Tearing down a legal text because the world is broken is far easier than imagining the next decade-long struggle to eradicate homelessness and hunger, corruption and poor governance, and far easier than actually waging messy, complex and multi-pronged struggles for social justice.

When can it ever be said that we have achieved “social justice” as envisaged by the Constitution? We may never be able to make this claim, because the process of transforming society under the Constitution may be perpetual (as the late Chief Justice Pius Langa observed), but we can recognise social injustice, and we can confront it — every day.

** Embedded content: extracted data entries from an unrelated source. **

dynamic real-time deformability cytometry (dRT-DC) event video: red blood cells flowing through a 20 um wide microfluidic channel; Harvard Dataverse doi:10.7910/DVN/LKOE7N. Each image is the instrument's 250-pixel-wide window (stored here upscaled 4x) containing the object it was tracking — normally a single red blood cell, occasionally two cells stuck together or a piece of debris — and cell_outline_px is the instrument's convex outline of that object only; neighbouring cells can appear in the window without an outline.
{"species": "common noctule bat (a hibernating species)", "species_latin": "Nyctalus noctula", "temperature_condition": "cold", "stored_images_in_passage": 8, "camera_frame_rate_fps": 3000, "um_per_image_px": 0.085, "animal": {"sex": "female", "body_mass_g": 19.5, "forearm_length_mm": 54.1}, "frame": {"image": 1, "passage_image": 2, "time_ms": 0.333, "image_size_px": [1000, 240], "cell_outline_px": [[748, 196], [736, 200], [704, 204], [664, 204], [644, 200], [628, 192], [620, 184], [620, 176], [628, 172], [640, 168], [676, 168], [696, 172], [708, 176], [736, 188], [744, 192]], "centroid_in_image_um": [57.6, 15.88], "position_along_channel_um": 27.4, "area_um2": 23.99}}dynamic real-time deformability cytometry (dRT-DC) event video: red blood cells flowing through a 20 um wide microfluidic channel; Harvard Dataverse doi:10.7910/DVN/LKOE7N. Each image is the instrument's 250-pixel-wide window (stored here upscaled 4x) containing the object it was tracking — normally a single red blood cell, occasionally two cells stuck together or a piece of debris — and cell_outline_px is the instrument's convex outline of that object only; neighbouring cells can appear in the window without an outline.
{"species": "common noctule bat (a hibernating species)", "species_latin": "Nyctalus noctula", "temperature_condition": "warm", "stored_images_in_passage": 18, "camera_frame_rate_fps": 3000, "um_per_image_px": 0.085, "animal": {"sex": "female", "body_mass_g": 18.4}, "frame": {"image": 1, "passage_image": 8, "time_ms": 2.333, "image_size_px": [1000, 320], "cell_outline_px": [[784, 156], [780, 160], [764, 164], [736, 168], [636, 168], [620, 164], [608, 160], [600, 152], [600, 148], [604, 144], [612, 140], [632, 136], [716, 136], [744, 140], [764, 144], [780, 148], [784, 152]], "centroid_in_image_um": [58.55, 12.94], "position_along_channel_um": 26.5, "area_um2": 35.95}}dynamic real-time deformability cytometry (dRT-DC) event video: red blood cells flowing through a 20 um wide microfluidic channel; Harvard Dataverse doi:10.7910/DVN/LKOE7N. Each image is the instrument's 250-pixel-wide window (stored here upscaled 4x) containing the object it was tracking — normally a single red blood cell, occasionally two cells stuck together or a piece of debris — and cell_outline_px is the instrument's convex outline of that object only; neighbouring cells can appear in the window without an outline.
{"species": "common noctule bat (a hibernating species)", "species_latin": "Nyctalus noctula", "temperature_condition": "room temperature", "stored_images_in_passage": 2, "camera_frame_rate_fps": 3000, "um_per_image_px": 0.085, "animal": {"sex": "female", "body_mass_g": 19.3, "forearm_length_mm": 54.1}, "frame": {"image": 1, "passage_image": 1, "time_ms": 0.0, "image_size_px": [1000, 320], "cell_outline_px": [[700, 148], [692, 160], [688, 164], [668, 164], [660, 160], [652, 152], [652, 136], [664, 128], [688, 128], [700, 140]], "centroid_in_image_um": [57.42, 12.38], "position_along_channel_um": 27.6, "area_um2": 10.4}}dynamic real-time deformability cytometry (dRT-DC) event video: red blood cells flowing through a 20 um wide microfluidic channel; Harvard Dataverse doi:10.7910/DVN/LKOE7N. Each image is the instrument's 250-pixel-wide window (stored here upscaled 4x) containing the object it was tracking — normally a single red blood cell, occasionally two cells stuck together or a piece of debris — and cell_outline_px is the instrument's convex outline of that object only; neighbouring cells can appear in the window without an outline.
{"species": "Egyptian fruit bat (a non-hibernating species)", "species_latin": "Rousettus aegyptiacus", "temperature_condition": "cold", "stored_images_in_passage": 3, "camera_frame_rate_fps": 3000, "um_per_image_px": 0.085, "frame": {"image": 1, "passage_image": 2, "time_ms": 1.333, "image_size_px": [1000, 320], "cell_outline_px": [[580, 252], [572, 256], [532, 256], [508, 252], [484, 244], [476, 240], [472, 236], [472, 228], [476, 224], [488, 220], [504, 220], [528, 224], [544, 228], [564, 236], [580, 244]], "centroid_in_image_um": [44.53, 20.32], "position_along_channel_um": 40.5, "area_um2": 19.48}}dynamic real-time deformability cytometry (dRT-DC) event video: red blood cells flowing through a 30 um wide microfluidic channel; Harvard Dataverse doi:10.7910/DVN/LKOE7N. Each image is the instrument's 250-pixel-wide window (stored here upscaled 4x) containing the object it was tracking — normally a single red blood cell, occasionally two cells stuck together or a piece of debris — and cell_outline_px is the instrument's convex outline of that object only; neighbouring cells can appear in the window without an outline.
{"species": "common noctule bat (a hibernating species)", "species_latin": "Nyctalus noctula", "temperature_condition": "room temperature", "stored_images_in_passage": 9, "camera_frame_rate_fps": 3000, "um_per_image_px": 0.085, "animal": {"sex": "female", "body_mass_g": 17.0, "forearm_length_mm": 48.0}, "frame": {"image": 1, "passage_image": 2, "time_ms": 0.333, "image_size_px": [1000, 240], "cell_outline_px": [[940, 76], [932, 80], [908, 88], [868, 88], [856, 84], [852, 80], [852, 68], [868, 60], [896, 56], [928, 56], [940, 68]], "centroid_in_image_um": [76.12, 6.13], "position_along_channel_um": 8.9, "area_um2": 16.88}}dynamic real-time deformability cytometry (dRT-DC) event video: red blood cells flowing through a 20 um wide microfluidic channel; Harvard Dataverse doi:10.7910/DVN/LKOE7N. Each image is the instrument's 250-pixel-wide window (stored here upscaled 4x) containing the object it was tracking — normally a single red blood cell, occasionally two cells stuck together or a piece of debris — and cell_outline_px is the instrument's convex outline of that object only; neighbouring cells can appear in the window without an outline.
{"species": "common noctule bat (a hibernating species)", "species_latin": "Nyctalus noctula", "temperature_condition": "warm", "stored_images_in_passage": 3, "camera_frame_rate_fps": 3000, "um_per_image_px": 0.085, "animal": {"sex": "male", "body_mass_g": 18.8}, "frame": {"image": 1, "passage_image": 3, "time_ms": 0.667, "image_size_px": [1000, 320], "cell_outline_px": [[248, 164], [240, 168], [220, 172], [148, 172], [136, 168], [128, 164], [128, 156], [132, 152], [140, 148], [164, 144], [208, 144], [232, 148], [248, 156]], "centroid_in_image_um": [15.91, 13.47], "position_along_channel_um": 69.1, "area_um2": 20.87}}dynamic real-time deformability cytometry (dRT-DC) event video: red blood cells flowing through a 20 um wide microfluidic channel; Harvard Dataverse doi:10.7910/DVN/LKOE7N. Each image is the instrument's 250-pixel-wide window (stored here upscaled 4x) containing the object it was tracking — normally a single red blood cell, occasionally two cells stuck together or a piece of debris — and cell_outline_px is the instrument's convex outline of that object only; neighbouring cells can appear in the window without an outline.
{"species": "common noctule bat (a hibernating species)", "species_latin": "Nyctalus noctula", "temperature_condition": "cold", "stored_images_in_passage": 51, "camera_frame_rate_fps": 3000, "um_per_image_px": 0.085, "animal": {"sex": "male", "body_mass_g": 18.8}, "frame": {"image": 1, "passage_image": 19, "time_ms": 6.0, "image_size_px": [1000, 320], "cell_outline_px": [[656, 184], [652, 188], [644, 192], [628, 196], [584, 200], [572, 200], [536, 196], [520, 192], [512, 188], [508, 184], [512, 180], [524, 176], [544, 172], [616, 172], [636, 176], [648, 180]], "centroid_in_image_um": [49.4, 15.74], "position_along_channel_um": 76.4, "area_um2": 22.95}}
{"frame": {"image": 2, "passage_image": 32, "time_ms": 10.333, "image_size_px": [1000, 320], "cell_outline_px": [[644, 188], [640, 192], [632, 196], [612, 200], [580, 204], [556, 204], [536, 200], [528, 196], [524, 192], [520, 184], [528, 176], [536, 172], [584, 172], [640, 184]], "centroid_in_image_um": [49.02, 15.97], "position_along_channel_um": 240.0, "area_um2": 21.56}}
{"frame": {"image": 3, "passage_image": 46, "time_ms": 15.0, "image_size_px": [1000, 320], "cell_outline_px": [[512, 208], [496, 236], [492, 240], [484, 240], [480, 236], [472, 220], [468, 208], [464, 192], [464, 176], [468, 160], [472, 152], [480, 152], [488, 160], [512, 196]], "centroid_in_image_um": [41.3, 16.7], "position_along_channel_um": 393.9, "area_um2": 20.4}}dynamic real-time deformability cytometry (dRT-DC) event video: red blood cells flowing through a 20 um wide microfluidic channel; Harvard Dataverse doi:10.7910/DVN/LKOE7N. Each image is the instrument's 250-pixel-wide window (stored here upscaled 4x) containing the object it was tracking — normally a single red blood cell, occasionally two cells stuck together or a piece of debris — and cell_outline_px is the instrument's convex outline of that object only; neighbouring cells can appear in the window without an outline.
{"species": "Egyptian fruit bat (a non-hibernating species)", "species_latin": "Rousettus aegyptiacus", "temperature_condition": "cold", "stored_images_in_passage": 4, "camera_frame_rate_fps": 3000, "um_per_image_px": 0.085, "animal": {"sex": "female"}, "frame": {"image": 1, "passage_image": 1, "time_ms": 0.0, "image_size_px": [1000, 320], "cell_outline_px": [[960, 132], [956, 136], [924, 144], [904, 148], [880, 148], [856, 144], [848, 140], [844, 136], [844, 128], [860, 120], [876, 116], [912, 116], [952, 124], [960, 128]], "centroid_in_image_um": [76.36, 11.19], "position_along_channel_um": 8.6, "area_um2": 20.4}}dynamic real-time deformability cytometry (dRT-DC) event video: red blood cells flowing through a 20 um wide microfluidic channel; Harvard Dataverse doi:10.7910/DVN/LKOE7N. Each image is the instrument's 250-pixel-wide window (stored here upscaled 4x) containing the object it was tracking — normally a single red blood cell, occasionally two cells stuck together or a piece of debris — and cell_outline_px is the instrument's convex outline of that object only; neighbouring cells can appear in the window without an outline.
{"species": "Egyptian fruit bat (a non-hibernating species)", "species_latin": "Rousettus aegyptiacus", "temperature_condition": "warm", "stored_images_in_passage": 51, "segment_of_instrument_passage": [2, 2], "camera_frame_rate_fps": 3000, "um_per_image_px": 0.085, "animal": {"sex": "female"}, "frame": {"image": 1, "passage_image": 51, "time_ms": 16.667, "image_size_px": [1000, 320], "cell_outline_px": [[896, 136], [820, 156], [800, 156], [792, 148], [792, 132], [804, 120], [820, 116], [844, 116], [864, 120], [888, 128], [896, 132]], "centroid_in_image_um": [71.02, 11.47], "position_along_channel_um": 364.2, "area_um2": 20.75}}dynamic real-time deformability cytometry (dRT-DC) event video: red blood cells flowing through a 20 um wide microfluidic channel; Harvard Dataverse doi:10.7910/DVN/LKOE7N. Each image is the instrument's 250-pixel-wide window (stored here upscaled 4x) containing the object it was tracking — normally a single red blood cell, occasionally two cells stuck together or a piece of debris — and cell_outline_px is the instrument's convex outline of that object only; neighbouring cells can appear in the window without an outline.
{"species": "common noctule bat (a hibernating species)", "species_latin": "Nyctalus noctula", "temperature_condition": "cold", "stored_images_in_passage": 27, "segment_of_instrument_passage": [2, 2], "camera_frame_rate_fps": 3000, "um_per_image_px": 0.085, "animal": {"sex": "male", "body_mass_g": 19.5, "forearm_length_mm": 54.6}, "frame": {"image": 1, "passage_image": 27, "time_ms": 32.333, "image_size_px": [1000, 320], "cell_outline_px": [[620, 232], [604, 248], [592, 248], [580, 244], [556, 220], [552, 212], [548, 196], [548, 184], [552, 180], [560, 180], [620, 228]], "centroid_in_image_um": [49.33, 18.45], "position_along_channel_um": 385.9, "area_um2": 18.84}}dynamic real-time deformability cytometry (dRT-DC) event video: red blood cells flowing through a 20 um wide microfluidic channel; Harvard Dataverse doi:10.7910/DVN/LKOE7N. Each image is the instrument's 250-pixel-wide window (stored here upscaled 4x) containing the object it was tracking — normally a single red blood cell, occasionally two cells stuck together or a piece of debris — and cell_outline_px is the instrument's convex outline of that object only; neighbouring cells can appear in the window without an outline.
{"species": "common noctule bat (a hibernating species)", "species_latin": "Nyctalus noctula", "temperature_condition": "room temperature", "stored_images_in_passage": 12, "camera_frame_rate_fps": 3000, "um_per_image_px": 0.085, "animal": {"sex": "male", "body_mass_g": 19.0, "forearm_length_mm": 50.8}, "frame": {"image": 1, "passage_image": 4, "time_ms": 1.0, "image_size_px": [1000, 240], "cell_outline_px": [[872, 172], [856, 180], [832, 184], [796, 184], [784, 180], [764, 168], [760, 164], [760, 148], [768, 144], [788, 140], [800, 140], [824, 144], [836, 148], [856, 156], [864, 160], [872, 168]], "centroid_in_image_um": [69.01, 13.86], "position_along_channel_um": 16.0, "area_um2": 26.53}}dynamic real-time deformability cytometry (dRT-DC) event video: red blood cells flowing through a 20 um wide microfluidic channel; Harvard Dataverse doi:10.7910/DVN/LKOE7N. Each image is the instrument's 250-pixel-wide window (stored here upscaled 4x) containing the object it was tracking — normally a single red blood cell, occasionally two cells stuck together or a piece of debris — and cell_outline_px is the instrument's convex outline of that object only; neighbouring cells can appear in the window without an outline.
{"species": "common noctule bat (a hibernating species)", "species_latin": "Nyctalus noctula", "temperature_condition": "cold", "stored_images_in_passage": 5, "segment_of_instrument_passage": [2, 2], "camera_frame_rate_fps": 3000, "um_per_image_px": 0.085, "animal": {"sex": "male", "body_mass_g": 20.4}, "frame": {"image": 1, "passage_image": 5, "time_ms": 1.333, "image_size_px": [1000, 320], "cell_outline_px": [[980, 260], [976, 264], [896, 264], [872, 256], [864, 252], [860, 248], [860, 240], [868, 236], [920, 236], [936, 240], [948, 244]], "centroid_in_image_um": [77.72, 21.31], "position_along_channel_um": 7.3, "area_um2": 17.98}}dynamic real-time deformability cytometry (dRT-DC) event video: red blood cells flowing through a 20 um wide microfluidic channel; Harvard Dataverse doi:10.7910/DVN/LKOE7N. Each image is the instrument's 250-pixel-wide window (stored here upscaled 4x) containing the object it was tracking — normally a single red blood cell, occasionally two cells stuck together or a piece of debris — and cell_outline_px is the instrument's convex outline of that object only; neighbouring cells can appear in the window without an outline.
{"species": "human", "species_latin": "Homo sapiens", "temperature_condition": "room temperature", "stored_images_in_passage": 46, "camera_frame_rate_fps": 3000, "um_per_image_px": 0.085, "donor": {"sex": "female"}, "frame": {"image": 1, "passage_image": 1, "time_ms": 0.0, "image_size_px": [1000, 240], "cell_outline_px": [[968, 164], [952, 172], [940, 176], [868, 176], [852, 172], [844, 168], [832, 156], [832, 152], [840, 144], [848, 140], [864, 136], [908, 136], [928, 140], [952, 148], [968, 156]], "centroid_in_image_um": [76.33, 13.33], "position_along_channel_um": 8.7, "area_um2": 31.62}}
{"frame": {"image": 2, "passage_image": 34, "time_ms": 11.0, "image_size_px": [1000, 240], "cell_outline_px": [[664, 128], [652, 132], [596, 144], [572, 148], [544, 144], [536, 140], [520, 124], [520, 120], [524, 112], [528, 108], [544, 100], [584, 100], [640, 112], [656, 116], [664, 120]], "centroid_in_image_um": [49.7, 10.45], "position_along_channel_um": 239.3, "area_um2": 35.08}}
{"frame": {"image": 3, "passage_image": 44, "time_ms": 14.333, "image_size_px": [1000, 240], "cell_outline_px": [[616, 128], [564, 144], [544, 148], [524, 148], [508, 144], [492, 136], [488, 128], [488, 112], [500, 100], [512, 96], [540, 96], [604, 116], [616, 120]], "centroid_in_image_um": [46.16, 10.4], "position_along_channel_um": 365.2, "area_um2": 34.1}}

That is what the Constitution empowers us to do, which many other constitutions around the world do not. If we imagined away the Constitution, as some propose (in good faith and in bad), we would find ourselves weakened in every single major struggle for social justice that we face today, whether we speak of land reform, the basic income grant, a pro-poor budget, healthcare, equal access to quality education, combating racist hate speech and gender-based violence, fighting corruption and so much more. For all the committed public servants and reformist bureaucrats, the Constitution supports their efforts. This is not to say that the text is perfect or particular amendments should not be considered (there have already been 17 sets of amendments), but that, structurally, the Constitution facilitates rather than impedes these struggles.

The Constitution does not wage the struggles for us, nor even guarantee success. What it does is to embody the progress of past struggles, crystallise them in the law, and provide us with tools to take them forward — far more than other constitutions around the world or any imaginary alternative. The most revolutionary act for each of us is to take the next step to advance each new struggle, under the Constitution. Some of these will be the highly visible, collective confrontations of communities and social movements, activists and civil society organisations, invoking the Constitution in the streets, the legislature and the courts to confront privilege, abuse of power and injustice. But many of the most radical acts we can take in the next 25 years under the Constitution will be unseen, unglamorous and unpublicised. For such is the next generation of constitutional struggle forged — in the chorus of collective power and in the quiet acts of individuals. DM/MC

Jason Brickhill is an academic and public interest lawyer based in Johannesburg. He previously headed the Constitutional Litigation Unit of the Legal Resources Centre and is currently a tutor in human rights law and a doctoral candidate at the University of Oxford. He is the contributing editor of Public Interest Litigation in South Africa (Juta 2018).